Updated: Aug 15, 2023

Portland woman tells story of her historic journey


Gloria Brown, the first African American woman to attain the rank of Forest Supervisor at the U.S. Forest Service, has written a book about her experiences, ‘Black Woman in Green,” recently published by Oregon State University Press.PHOTO (LEFT) BY BEVERLY CORBELL/THE PORTLAND OBSERVER


When Gloria Brown was just 30 years old and the mother of three small children, her husband was killed by a drunk driver. Her future looked bleak, but through perseverance, hard work and smarts, she ascended and became the first African American woman to be named a Forest Supervisor with the U.S. Forest Service.


Brown, a Portland area resident, has written a book along with history professor Donna Sinclair, about her experiences in the Forest Service titled “”Black Woman in Green,” recently published by Oregon State University Press.


Brown recently sat down with the Portland Observer to talk about her journey. She said she was working for the Forest Service as a clerical worker in Washington, D.C. when her husband was killed and she knew she had to work hard to make ends meet. People of color didn’t have great opportunities for advancement in D.C., so she asked for a transfer so she could move up and make more money to support her children. She was hoping to go to Atlanta, but instead was sent to Missoula, Mont. where she ran into blatant racism.


She had been in Montana for several years when her daughter, Nicki, who was in high school, was attacked and called the N-word by a white girl, the captain of the basketball team. Her daughter fought back and both girls were suspended, but Brown soon learned that the white girl was continuing to go to basketball practice. When she asked the assistant principal why, she was told that the school “didn’t have these problems” until her children came into the school system.


Outraged, she contacted her supervisor, who called the school superintendent and in a short time, the principal called her and said they let the white girl continue to participate because she had an abusive father and they were afraid he would hurt her if he found out she had been in a fight. Incredulous, Brown asked if anyone thought about her daughter.


“They said no,” she said. “It was an honest answer. But I said that is not acceptable and feels like racism against my daughter.”


But it was while in Montana that Brown learned to make camp in the woods, ride a horse and learn all about the wilderness experience that she came to love, as she relates in the book.


Although she had made friends in Missoula, and the reason for her leaving was featured in the July 1987 issue of the Missoulian newspaper titled “Shades of Racism,” Brown knew she had to leave.


“I felt sad about leaving,” she wrote in the book. “I had been naïve about Montana, but I’d also learned that if I set my mind to it, I could do just about anything. I had ridden a horse, set up camp, cooked outdoors, learned to fight fire, made new friends in an all-white community, helped other women and begun to focus on civil rights. When I arrived, the beauty of the Big Sky country had enveloped me like a blanket. Now I felt cold.”

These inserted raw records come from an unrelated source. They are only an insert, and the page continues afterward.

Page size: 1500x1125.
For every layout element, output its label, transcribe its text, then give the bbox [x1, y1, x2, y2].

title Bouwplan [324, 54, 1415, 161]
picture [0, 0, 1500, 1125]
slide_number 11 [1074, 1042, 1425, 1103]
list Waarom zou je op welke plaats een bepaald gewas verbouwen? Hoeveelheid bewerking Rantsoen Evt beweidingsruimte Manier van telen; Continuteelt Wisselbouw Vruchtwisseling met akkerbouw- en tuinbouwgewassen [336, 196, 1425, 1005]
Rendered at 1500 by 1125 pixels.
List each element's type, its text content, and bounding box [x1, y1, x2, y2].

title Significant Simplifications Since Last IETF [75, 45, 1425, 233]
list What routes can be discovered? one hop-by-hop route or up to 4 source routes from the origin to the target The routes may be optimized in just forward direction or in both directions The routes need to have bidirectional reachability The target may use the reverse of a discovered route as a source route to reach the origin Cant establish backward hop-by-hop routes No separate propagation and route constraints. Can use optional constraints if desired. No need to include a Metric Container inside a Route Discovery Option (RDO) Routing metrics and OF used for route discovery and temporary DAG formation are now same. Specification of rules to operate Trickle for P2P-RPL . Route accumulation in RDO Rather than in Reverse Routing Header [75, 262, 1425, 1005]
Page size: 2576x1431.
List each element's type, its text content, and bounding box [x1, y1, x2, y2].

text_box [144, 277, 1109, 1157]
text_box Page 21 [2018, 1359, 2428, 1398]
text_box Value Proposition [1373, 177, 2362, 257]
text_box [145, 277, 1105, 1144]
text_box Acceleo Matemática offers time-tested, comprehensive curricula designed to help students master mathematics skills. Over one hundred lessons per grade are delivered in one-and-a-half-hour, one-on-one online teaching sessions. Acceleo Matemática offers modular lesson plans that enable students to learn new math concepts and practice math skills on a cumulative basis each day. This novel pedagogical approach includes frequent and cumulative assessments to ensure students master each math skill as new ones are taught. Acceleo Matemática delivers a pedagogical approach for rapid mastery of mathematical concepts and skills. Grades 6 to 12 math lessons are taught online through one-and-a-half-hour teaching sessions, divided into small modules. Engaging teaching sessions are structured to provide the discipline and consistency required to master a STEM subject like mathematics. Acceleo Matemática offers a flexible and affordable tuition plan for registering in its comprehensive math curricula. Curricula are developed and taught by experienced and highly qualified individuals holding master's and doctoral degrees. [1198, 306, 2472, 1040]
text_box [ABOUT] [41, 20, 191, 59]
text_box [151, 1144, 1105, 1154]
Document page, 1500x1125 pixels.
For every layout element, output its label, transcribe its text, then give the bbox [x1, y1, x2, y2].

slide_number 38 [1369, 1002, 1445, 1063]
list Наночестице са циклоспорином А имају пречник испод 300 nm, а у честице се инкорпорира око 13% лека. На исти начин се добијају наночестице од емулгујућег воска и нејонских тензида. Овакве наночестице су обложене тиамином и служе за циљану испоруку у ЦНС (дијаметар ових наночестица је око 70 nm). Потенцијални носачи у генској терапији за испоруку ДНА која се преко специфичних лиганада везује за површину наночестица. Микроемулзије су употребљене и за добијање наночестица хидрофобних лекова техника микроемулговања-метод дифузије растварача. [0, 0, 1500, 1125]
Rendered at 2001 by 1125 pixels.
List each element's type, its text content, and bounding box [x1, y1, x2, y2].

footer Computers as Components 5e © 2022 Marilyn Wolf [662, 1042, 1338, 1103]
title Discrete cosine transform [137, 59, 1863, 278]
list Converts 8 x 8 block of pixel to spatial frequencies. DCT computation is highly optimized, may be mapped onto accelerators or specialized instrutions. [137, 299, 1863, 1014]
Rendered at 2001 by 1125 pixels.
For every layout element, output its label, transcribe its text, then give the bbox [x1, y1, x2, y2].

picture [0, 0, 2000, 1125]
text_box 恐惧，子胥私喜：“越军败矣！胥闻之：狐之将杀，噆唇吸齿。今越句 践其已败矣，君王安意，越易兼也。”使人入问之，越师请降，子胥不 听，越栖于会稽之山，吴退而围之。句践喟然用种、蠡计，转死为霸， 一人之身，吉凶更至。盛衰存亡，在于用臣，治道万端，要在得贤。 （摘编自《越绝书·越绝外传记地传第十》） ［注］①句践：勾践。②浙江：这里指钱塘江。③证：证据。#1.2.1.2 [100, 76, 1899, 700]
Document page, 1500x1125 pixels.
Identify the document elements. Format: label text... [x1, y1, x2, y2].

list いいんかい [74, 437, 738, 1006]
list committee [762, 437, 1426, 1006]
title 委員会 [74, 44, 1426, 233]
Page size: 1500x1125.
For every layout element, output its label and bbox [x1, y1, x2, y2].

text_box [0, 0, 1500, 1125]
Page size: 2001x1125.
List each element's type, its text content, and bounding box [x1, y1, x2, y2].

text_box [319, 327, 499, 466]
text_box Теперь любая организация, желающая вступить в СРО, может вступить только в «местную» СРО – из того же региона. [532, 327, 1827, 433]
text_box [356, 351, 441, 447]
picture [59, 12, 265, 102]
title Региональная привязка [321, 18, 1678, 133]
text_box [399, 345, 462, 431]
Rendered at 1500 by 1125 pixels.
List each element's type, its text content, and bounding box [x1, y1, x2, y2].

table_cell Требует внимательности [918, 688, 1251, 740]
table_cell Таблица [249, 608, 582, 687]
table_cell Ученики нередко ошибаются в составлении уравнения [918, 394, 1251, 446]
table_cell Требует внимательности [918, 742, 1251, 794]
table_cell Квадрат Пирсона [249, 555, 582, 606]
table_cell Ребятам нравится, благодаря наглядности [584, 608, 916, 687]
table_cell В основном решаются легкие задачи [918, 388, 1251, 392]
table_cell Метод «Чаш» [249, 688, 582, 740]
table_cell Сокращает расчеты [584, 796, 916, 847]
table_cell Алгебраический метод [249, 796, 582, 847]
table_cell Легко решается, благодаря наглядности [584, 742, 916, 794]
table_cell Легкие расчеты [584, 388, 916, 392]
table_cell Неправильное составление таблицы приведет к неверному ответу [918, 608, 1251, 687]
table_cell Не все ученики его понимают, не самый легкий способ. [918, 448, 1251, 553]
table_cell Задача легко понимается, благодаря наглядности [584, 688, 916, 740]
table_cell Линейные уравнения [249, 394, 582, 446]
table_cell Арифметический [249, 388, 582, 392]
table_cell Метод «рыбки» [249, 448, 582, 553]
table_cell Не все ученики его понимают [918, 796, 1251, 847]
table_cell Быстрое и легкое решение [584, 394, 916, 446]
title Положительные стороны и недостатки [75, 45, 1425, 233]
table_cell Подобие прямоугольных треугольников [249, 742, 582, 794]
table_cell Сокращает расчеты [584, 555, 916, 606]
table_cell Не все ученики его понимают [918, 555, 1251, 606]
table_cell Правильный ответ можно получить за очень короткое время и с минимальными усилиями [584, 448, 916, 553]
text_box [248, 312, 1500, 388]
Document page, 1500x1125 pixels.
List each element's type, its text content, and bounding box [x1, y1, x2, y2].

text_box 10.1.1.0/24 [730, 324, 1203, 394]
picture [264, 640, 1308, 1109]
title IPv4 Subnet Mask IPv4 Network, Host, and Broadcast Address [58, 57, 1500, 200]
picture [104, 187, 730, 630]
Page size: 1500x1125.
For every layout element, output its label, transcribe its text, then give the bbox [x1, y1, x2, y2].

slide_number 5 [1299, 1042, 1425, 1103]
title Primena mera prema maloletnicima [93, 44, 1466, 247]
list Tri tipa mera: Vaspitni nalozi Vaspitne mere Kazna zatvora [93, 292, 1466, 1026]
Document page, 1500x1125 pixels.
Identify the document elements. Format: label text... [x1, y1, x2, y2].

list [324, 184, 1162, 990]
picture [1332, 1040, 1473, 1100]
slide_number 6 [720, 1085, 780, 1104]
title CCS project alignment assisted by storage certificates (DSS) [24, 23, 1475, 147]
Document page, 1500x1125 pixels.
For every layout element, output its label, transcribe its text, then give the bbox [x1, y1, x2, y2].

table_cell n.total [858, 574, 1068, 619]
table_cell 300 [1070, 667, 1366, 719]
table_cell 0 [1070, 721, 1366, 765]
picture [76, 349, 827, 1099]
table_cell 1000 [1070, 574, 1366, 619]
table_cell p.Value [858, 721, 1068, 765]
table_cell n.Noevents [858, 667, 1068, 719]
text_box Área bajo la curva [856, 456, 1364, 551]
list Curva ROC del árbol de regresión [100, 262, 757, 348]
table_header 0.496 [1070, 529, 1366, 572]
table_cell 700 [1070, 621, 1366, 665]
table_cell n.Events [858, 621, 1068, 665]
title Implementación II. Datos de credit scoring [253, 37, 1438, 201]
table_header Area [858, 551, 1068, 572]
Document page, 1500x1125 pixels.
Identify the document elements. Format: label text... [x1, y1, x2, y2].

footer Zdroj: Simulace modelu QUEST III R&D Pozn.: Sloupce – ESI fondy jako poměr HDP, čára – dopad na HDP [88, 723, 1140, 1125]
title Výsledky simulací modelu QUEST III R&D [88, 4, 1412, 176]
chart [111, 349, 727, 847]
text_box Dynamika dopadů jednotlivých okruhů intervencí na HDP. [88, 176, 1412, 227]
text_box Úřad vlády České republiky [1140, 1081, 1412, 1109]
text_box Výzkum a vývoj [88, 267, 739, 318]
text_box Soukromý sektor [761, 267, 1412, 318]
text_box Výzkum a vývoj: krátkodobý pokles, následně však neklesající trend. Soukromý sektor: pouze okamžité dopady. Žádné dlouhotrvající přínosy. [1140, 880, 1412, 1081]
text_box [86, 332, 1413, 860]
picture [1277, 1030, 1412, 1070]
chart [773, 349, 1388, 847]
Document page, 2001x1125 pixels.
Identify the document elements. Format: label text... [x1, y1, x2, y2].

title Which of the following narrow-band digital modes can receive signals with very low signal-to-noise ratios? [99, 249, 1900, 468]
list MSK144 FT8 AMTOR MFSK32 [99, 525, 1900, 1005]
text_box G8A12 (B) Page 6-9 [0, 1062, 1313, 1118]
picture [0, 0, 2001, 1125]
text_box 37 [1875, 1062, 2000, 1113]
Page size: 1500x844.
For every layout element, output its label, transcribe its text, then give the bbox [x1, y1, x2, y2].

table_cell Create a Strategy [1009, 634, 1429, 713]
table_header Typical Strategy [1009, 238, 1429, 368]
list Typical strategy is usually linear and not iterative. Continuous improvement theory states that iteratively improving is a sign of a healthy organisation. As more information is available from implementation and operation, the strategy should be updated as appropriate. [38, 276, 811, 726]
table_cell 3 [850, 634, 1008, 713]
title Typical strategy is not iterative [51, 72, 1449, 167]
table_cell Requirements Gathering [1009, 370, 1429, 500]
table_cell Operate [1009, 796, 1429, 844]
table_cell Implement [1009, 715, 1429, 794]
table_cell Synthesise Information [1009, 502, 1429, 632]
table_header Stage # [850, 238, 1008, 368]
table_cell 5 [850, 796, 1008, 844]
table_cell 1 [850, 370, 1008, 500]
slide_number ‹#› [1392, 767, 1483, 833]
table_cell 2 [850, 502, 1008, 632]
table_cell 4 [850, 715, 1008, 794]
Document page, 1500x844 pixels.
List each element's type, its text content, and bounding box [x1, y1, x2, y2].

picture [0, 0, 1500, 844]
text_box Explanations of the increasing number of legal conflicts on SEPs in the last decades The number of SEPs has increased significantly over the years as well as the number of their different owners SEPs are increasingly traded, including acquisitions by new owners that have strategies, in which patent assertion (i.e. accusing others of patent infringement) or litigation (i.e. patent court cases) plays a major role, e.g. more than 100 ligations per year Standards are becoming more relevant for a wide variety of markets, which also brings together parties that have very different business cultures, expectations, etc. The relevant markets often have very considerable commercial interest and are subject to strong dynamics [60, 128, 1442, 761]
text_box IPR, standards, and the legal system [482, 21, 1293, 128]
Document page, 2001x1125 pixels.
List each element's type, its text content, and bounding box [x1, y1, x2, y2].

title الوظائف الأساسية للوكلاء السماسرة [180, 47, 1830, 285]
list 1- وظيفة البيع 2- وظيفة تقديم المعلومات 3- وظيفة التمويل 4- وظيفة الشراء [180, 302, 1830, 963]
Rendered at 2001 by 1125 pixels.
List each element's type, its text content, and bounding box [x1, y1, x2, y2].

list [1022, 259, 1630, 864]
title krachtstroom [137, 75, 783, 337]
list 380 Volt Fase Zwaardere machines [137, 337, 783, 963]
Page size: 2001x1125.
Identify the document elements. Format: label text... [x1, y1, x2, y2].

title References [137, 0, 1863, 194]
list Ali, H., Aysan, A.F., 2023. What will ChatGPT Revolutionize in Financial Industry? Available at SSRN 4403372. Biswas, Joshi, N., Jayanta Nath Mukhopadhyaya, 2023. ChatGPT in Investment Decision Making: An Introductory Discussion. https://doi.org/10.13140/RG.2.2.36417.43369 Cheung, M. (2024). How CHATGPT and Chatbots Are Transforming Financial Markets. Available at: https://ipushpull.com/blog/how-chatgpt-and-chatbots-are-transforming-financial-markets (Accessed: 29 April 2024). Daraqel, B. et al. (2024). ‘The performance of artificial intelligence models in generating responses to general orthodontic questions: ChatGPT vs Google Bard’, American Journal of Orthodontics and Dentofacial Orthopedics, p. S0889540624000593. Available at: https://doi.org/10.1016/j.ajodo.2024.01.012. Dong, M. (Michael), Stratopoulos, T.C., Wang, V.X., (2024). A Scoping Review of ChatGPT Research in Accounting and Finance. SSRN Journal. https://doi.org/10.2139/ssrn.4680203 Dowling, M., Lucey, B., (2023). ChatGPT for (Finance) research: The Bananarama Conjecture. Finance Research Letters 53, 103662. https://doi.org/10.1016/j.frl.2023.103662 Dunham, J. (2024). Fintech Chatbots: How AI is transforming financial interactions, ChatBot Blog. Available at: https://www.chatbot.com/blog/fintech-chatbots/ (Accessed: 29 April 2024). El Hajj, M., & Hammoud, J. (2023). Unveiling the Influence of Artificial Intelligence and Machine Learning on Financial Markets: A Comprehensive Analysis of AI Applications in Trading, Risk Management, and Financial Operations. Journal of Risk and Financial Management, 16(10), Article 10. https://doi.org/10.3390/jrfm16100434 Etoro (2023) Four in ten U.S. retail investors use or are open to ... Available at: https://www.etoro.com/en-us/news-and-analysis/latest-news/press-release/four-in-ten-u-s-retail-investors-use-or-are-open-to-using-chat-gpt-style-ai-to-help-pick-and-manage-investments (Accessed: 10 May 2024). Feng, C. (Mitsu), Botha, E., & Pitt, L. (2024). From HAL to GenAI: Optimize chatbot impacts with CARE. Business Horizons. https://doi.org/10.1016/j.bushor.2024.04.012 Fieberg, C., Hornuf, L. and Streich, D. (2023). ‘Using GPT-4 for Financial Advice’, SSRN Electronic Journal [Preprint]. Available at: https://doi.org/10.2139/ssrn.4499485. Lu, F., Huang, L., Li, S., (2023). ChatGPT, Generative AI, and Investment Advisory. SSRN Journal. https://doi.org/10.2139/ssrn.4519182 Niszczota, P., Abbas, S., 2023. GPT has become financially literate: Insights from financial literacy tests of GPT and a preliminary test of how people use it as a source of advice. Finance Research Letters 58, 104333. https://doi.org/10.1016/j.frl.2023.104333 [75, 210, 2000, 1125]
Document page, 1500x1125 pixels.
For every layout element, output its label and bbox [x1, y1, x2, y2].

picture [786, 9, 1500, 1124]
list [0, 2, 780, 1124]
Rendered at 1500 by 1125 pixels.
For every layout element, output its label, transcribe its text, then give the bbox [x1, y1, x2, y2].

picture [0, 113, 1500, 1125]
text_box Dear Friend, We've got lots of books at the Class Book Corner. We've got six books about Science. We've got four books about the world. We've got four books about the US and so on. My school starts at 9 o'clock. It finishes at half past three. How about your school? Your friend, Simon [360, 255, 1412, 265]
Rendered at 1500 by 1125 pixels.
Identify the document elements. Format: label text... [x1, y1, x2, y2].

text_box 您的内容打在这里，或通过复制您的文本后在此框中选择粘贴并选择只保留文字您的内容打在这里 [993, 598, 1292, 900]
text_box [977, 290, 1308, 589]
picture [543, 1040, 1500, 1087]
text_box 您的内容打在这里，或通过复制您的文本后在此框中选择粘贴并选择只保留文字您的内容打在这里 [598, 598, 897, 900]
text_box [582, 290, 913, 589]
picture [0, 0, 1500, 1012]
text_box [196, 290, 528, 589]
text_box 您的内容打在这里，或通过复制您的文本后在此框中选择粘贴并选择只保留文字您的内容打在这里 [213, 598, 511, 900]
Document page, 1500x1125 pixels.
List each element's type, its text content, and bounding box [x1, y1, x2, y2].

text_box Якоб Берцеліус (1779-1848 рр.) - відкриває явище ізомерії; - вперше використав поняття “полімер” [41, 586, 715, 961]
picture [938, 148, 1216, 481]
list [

But all those experiences also gave her courage to face the future, and Brown was determined to forge ahead. After the incident at her daughter’s high school, Brown ended up sending her daughter back East to live with her parents to finish her senior year, and she was given a transfer to the regional office in Portland to work for the Willamette National Forest.


But Brown still wanted more. She wanted to become a Forest Service line officer, so she could make the decisions that were then only being made by white men, she said. So she found out about an opening in public affairs and applied for it, saying if selected, she would help them get their overdue Forest Plan published quickly. And once she did that, she said, she wanted a sabbatical to go to OSU to get training to become a forest ranger, the only track to becoming a line officer. It worked, and she became a forest ranger and was able to work out in the woods.


Brown went on to other assignments in the Northwest, including Mount St. Helens, and eventually reached the lofty position of being hired as Forest Supervisor of the 630,000-acre Siuslaw National Forest. It was both a shock and an unbelievable challenge, as she wrote.


“My position as forest supervisor was new territory not only for me, but also for the Forest Service,” she wrote. “We were betting on each other, and the stakes were high. I had watched and participated in the continued unfolding of Mount St. Helens’ ecological network, the flora and fauna that brought back an ecosystem. Just as wildlife, birds and sprouts of green reemerged on the once-barren landscape, I realized that I, too, had blossomed toward my new assignment. I knew that my dream job would present huge and unexpected challenges.”


Brown’s book is chockfull of anecdotes about the inner workings of the Forest Service and the many situations she has overcome, from the internal racism in her own family because of her dark skin, being raped at age 12, becoming a widow at a young age and experiences as varied as working to protect the California condor, promote women’s rights and standing up to white men who would keep her down.


She sums up her life in the Forest Service and her experience with racism in the book’s epilogue:


“My philosophy was that if you want to be successful as a black person in a white world, you were the one who had to make it work. That could mean educating white people or simply turning the other cheek. The reality is that many African Americans don’t make it past a single summer in the Forest Service, in part because the onus is always on them. But others do. I’d had to put aside my own feelings and push my way upward. My need to provide a decent life for my children and my own ambition had more power than the words of a few racists.”